• Document section
/---

Collusion: How Central Bankers Rigged the World by Nomi Prins

Albert Estrada
Member
Joined: 2023-04-22 19:24:07
2024-12-09 22:36:13

1
MEXICO: There’s No Wall Against US
Financial Crises
We’re in round one or two. This is a fifteen-round fight.
—Guillermo Ortiz, governor of the Central Bank of Mexico, World
Economic Forum in Davos, Switzerland, January 23, 2008
In early 2008, Mexico boasted a large and thriving economy. After five
years of steady growth, GDP had reached over $1.1 trillion by 2008 from
$770.2 billion in 2002.
As a gateway to Latin America, Mexico seemed destined to be a US
subsidiary, not a partner. So it was doubly ironic when the United States
“sneezed,” as it were. The recklessness of the US banking system and
insufficient oversight by its key regulator, the Federal Reserve, caused a US
financial crisis that temporarily inflicted a “cold” on one of its top three
trading partners.
Having suffered several crises over the previous decades, Mexico had
attempted to strengthen its financial stability by crafting a diverse economy
that boasted an ambitious population keen on expanding cultural, business,
and technological prowess. Mexico was also well positioned with a bounty
of natural resources. Both a burden and a curse, the country relied heavily
on the United States economically. This would prove to be one of the
principal challenges that its central bank, Banco de México, faced when
trying to act independently of the Fed.

\---

• Input data
/---

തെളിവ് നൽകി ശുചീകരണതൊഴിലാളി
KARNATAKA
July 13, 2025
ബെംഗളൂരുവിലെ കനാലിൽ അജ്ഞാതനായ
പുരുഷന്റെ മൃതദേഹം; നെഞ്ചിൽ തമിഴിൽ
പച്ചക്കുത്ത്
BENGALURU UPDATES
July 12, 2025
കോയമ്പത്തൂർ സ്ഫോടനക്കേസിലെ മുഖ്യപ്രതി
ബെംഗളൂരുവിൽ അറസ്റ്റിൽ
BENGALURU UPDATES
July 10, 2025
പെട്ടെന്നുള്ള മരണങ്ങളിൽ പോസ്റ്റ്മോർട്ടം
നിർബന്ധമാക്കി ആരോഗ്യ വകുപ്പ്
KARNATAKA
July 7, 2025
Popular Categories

\---
/---

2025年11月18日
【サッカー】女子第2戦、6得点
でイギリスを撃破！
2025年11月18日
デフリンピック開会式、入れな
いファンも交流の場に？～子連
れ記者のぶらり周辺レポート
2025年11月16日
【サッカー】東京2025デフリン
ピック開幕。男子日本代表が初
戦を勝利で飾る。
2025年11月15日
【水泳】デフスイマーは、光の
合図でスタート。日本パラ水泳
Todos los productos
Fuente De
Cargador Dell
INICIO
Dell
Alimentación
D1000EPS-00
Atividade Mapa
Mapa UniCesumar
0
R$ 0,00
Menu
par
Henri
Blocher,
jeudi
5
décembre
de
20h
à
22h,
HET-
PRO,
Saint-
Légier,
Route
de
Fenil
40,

\---
/---

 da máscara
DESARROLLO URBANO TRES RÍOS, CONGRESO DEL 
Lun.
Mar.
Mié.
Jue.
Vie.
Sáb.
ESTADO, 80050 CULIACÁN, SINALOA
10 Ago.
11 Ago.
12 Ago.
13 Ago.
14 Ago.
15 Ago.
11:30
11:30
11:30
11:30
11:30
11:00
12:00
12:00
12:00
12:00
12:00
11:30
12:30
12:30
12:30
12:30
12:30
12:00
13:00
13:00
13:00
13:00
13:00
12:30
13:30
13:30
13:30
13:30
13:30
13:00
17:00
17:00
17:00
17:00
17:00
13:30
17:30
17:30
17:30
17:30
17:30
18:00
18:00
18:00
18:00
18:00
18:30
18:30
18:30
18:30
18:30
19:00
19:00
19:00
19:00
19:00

\---

• Directive
In the excerpt about Mexico and US financial crises, what was Mexico's GDP in 2002?

• Answer section
$770.2 billion.